WHAT YOU WILL DO:
When you reach the line containing "Best GetAITools Tools Directory", begin copying exactly, and keep going through the last line of the records below, copying nothing before it.
-- SOURCE INFORMATION follows --
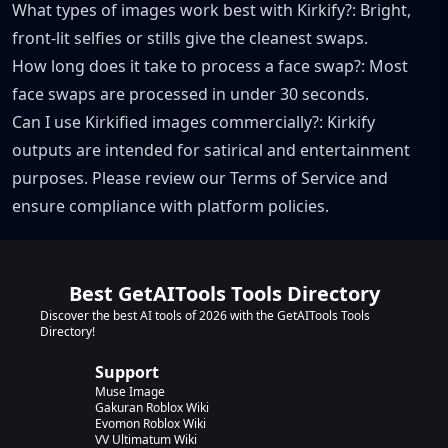
What types of images work best with Kirkify?: Bright,
front-lit selfies or stills give the cleanest swaps.
How long does it take to process a face swap?: Most
face swaps are processed in under 30 seconds.
Can I use Kirkified images commercially?: Kirkify
outputs are intended for satirical and entertainment
purposes. Please review our Terms of Service and
ensure compliance with platform policies.
Best GetAITools Tools Directory
Discover the best AI tools of 2026 with the GetAITools Tools
Directory!
Support
Muse Image
Gakuran Roblox Wiki
Evomon Roblox Wiki
VV Ultimatum Wiki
-- SOURCE INFORMATION concluded --
RESPONSE AREA:
Best GetAITools Tools Directory
Discover the best AI tools of 2026 with the GetAITools Tools
Directory!
Support
Muse Image
Gakuran Roblox Wiki
Evomon Roblox Wiki
VV Ultimatum Wiki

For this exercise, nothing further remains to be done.